Self-Guided Function Calling in Large Language Models via Stepwise Experience Recall
Sijia Cui, Aiyao He, Shuai Xu, Hongming Zhang, Yanna Wang, Qingyang Zhang, Yajing Wang, Bo Xu
TL;DR
Self-Guided Function Calling in Large Language Models introduces SEER, a self-guided, online framework for enhancing multi-step tool use in LLMs. SEER continually builds an experience pool by extracting trajectory-based experiences, recall- ing past successful trajectories with a three-component scoring function that considers trajectory similarity, toolchain coverage, and intent alignment, and updating the pool through a self-evaluator. Empirical results on ToolQA and $\tau$-bench show SEER achieving superior average accuracy (e.g., $6.1\%$ and $4.7\%$ gains on ToolQA easy and hard, and substantial gains on $\tau$-bench with $72$B models), along with clear evidence of online self-improvement and robust ablations.

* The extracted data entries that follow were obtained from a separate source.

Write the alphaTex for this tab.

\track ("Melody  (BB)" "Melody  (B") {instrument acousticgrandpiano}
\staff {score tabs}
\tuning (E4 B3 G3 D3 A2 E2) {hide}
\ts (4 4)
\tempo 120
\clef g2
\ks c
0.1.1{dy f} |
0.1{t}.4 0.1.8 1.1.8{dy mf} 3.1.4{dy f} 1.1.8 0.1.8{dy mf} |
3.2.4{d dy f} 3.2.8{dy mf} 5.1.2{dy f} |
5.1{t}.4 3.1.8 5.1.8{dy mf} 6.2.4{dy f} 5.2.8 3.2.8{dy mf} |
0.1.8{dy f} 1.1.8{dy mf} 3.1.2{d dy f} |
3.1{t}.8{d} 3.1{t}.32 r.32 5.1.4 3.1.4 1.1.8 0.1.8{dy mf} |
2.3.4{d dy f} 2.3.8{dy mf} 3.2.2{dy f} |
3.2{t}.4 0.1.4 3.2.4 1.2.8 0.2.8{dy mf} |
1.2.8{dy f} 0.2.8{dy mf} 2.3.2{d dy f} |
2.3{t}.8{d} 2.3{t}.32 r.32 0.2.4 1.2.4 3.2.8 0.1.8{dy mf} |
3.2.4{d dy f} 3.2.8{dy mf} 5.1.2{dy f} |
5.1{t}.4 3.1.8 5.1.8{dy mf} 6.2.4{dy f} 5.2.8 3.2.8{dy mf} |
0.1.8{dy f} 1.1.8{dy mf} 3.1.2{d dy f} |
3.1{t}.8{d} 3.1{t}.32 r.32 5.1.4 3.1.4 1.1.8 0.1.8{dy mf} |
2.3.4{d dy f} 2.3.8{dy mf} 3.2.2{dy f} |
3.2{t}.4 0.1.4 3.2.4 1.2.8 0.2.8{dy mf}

The approach reduces reliance on manual demonstrations, scales with tool diversity, and has practical implications for deploying tool-augmented LLM agents in real-world domains, though it assumes a fixed retrieval weighting and faces memory-diversity limitations.
Abstract
Function calling enables large language models (LLMs) to interact with external systems by leveraging tools and APIs. When faced with multi-step tool usage, LLMs still struggle with tool selection, parameter generation, and tool-chain planning. Existing methods typically rely on manually designing task-specific demonstrations, or retrieving from a curated library. These approaches demand substantial expert effort and prompt engineering becomes increasingly complex and inefficient as tool diversity and task difficulty scale. To address these challenges, we propose a self-guided method, Stepwise Experience Recall (SEER), which performs fine-grained, stepwise retrieval from a continually updated experience pool. Instead of relying on static or manually curated library, SEER incrementally augments the experience pool with past successful trajectories, enabling continuous expansion of the pool and improved model performance over time. Evaluated on the ToolQA benchmark, SEER achieves an average improvement of 6.1% on easy and 4.7% on hard questions. We further test SEER on $τ$-bench, which includes two real-world domains. Powered by Qwen2.5-7B and Qwen2.5-72B models, SEER demonstrates substantial accuracy gains of 7.44% and 23.38%, respectively.